Televisi merupakan salah satu media massa yang memiliki berbagai fungsi, termasuk sebagai sumber informasi maupun hanya sekedar sebagai hiburan. Televisi juga merupakan media massa yang saat ini masih banyak digemari dari berbagai kalangan. Karena televisi sendiri menyediakan berbagai macam acara, berita dan hiburan untuk masyarakat. Dengan banyaknya macam acara yang ada, masyarakat bisa memilih sendiri mana yang akan dia tonton. Dan hal ini juga dapat menyebabkan pola pikir masyarakat tergantung dengan apa yang dilihatnya di televisi. Maka dari itu penting sekali setiap acara di televisi untuk memperhatikan kode etik yang telah diberlakukan oleh KPI (Komisi Penyiaran Indonesia).
Program siaran televisi menurut P3SPS (Pedoman Perilaku Penyiaran Standar Program Siaran) adalah program yang berisi pesan atau rangkaian pesan dalam bentuk suara, gambar, suara dan gambar, atau yang berbentuk grafis atau karakter, baik yang bersifat interaktif atau tidak, yang disiarkan oleh lembaga penyiaran.
Indonesia's Next Top Model merupakan salah satu program siaran yang disiarkan oleh lembaga penyiaran yaitu televisi. Acara ini merupakan program yang diadaptasi dari program luar negri yaitu America's Next Top Model. Dalam program ini peserta bersaing menunjukan bakat dan kemampuan mereka untuk mendapatkan gelar Indonesia's Next Top Model dan berkesempatan untuk memulai karier mereka di dunia modeling.
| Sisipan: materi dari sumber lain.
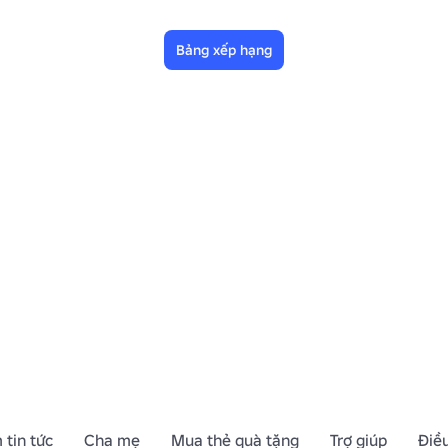
Bảng xếp hạng
 tin tức
Cha mẹ
Mua thẻ quà tặng
Trợ giúp
Điề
Dalam satu kesempatan yaitu pada babak 5 besar, peserta bernama Ilene (23) menjelaskan bahwasanya dia sempat mengalami stress karena berat badannya saat baru lulus SMA yang naik, padahal dia berkeinginan untuk menjadi model. Karena sirklenya di dunia modeling, memiliki berat badan lebih menjadikannya sebagai objek bullying. Karena itu, Ilene (23) berusaha mengikuti program diet dengan berbagai cara namun dietnya tetap tidak membuahkan hasil. Hingga dia memutuskan untuk ke Psikiater dan terdiagnosa sebagai eating disorder (gangguan pada pola makan secara berlebih). Namun yang membuat penulis meng-highlight tayangan pada episode tersebut ialah respon para juri saat Ilene (23) menceritakan penyakit depresinya saat itu. Yaitu, mereka seolah menganggap bahwasanya apa yang dialami Ilene juga dialami oleh banyak orang lainnya termasuk juri tersebut. Setelah acara tersebut tayang, banyak psikolog/psikiater menyayangkan hal tersebut keluar dari mulut para juri.
Jika melihat terhadap P3SPS (Pedoman Perilaku Penyiaran Standar Program Siaran) hal tersebut tidak sesuai dengan etika yang ada pada Pasal 4 yaitu menghormati dan menjunjung tinggi hak asasi manusia. Dimana disitu terlihat bahwasanya dengan mengentengkan apa yang telah dialami Ilene (23) juri tidak menghargai hak tersebut. Juga untuk menceritakan penyakit mental yang dialami seseorang merupakan sebuah keberanian besar, mengingat hal tersebut juga merupakan privasinya.
Ini perlu menjadi catatan bagi pihak penyelenggara agar kejadian tersebut tidak terulang kembali. Karena hal tersebut juga dapat mempengaruhi kesadaran masyarakat mengenai kesehatan mental. Yang mana hal tersebut selalu diusahakn oleh para psikiater/psikolog agar mental health menjadi bagian dari awas masyarakat.
Fahimatul Husna Tsalitsa, mahasiswi Ilmu Komunikasi, Universitas Muhammadiyah Yogyakarta.